◆ **Directive**
Give the rows below as a two-column Markdown table headed No. and Line, numbering every nonblank line in order and leaving out the blank lines.

◆ **Records from a dataset**
◇ ◇ ◇ ◇ ◇
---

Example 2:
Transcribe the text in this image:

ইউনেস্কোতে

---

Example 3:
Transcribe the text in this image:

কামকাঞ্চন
◇ ◇ ◇ ◇ ◇
◆ **Final result**
| No. | Line |
|---|---|
| 1 | --- |
| 2 | Example 2: |
| 3 | Transcribe the text in this image: |
| 4 | ইউনেস্কোতে |
| 5 | --- |
| 6 | Example 3: |
| 7 | Transcribe the text in this image: |
| 8 | কামকাঞ্চন |